Vermont governor signs multibillion-dollar state budget
MONTPELIER, Vt. (WCAX) - Vermont Governor Phil Scott has given a seal of approval to a $7.3 billion state budget that relies heavily on half a billion dollars from the American Rescue Plan.
It includes historic investments in areas including child care, climate change mitigation, housing, mental health, state IT systems, and technical programs. There’s also some $90 million in to keep the state college system afloat.
Leading up to the end of the legislative session, the Republican governor and Democratic leaders in the legislature disagreed on the timeline for spending some of the funds, but they were able to come to an agreement, avoiding a budget veto or other significant conflicts.
There is still another $400 million in funding to spend next session and the governor is continuing to push for infrastructure, but Democrats say the entire picture could change depending on President Biden’s infrastructure package in Congress.
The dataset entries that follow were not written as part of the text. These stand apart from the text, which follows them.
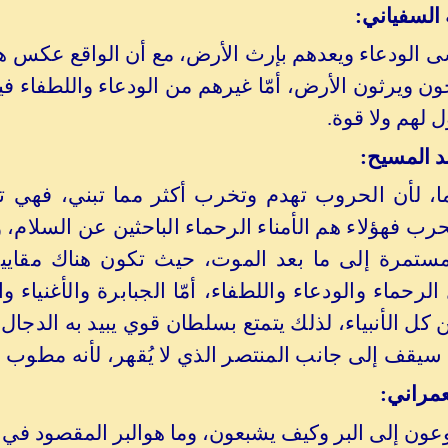
 السفياني:
الودعاء ويعدهم بإرث الأرض، مع أن الواقع عكس هذا ت
ون ويرثون الأرض، أمّا غيرهم من الودعاء واللطفاء في
ل لهم ولا قوة.
 المسيح:
 لأن الحروب تهدم وتخرب أكثر مما تبني، فهي تخر
لحرب فهؤلاء هم الأمناء الرحماء الباحثين عن السلام،
ستمرة إلى ما بعد الموت، حيث تكون هناك مقاييس 
حماء والودعاء واللطفاء، أمّا الجبابرة والأغنيا
ين كل الأنبياء، لذلك يتمتع بسلطان قوي يبيد به الدج
سيقف إلى جانب المنتصر الذي لا يُقهر، لأنه مطوب ا
عمراني:
عون إلى البر وكيف يشبعون، وما هوالبر المقصود في ه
Lawmakers also passed $150 million in broadband funding to connect rural areas of the state.
While both lawmakers and the governor are calling the investment in broadband historic, they say still more will be needed to reach “the last mile,” a moving target that has plagued the state for years.
The pandemic and the need for remote video-conferencing pushed the broadband issue to the top of the agenda, especially that many workers are now pushing for more telework. In response, lawmakers are using a chunk of those federal funds toward creating “communication union districts,” local entities that can apply for grants and loans instead of relying on commercial providers. A new Community Broadband Board would oversee how the districts spend the cash.
Some lawmakers and critics say that the final bill still does nothing to address the issue of affordability to get Vermonters online in the short term.